Chrysler chose A123 in part because the company was looking for a supplier based in the United States, says Lou Rhodes, the vice president of advanced vehicle engineering at Chrysler. A123 is based in Watertown, MA, and is building factories in Michigan. The company’s battery cells–the basic components of a battery pack–met Chrysler’s performance and safety specifications, and the company was developing battery modules that could be easily adapted to fit different vehicles. This was important, Rhodes says, because the automaker plans to start selling several different electric vehicles at around the same time.

A123 and Chrysler developed battery systems that use the same battery cell–one with a flat shape known as a prismatic cell–rather than tailoring the cells’ chemistries for each different vehicle. Rhodes expects that this will lead to larger volume production for the battery cell, which could drive down costs.
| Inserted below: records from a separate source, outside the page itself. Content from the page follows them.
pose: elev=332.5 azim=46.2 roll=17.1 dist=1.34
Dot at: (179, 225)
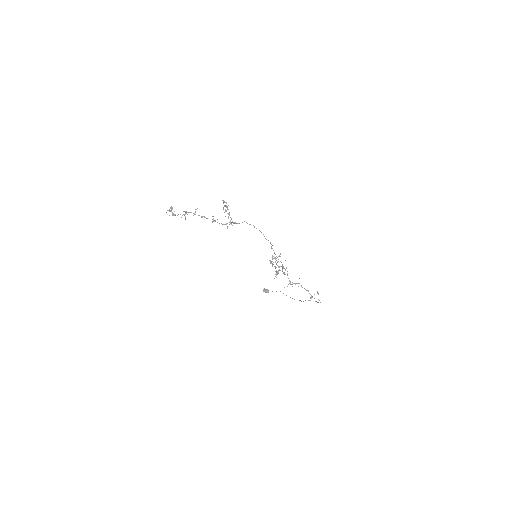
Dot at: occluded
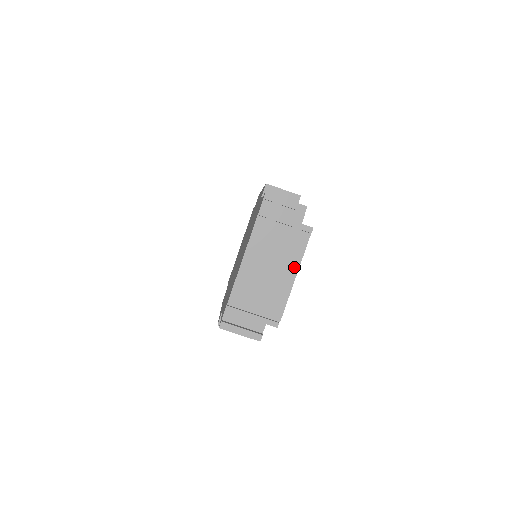
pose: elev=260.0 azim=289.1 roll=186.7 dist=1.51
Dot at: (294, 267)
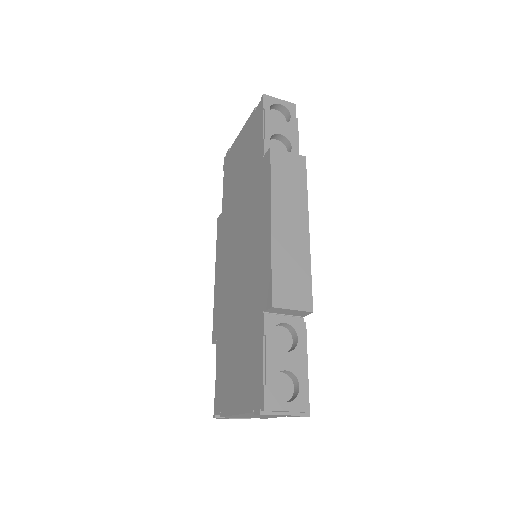
Dot at: occluded
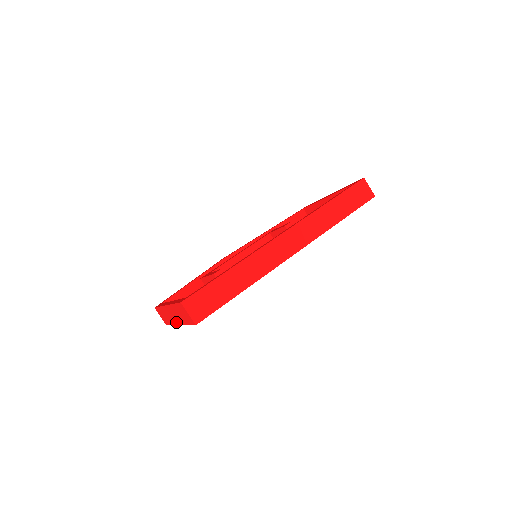
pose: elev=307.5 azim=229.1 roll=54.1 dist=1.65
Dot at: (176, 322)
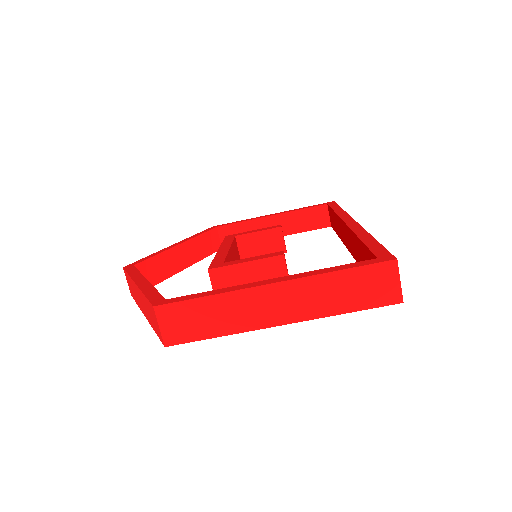
Dot at: (273, 320)
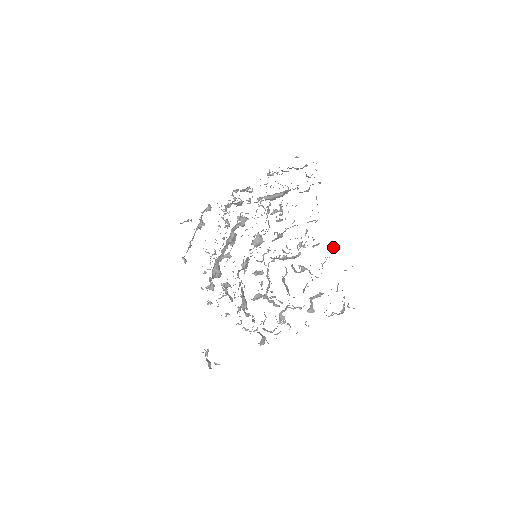
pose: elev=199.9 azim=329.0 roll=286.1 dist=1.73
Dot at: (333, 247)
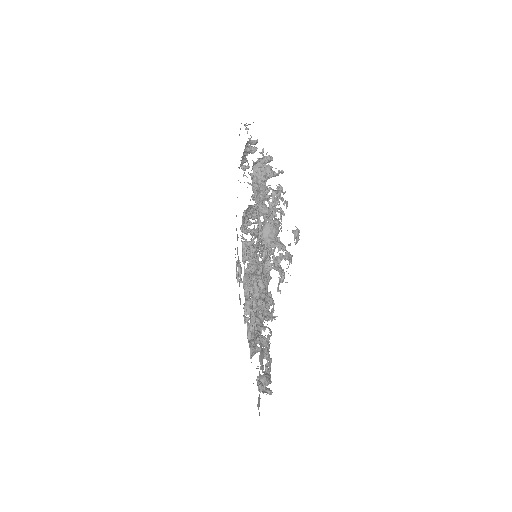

The companies also developed battery modules–units that consist of a collection of cells with safety systems and electronic controls. The modules are designed so that the number of cells in each, as well as the voltage, can be varied according to the application. Finally, the companies developed battery packs for each vehicle. These comprise a varying number of modules arranged in different ways, depending on the configuration of the vehicle.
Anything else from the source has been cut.